== Problem description ==
The reply to the records below should contain exactly the lines from the line with "fx_px: 3369" through the line with "f_number: 3.7", and nothing besides.

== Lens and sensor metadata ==
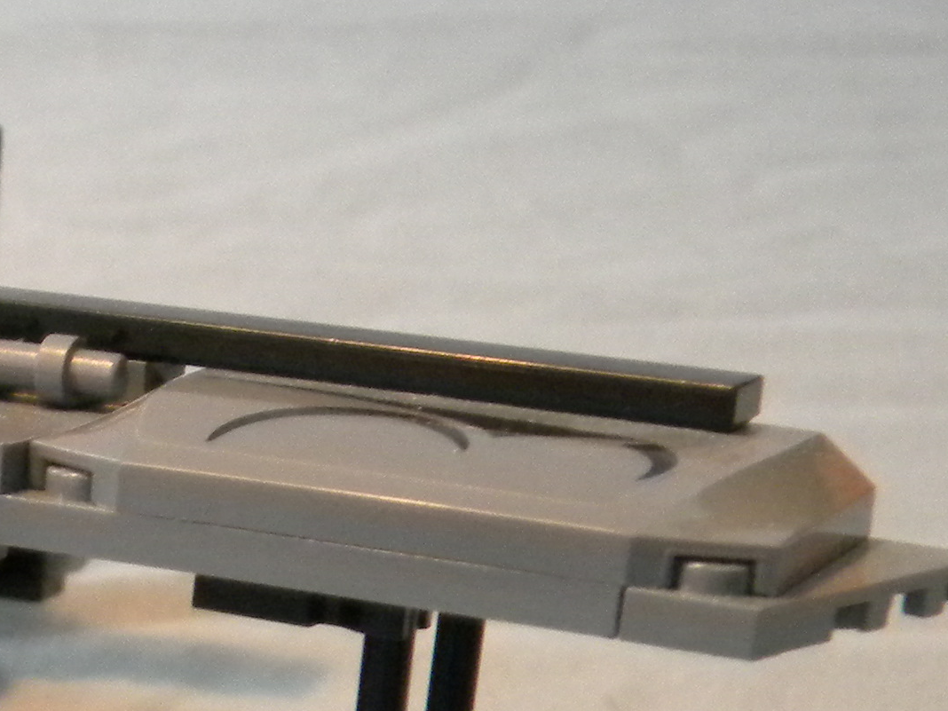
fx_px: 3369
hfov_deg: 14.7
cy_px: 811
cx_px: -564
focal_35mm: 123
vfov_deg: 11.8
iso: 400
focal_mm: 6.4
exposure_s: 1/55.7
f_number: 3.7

--

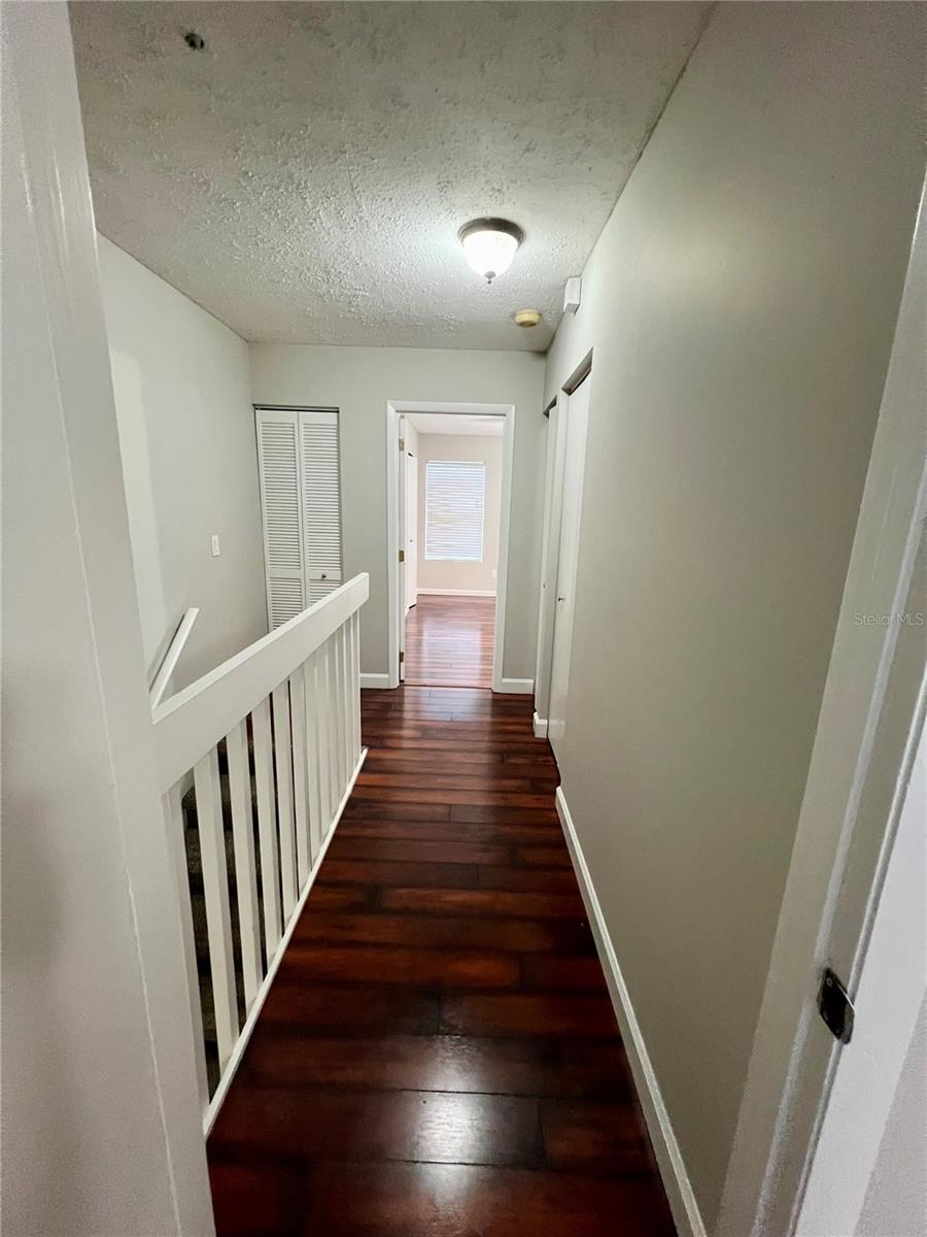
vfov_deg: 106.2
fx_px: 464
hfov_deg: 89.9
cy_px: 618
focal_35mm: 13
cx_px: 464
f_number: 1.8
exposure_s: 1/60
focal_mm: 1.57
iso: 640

== Response to this exercise ==
fx_px: 3369
hfov_deg: 14.7
cy_px: 811
cx_px: -564
focal_35mm: 123
vfov_deg: 11.8
iso: 400
focal_mm: 6.4
exposure_s: 1/55.7
f_number: 3.7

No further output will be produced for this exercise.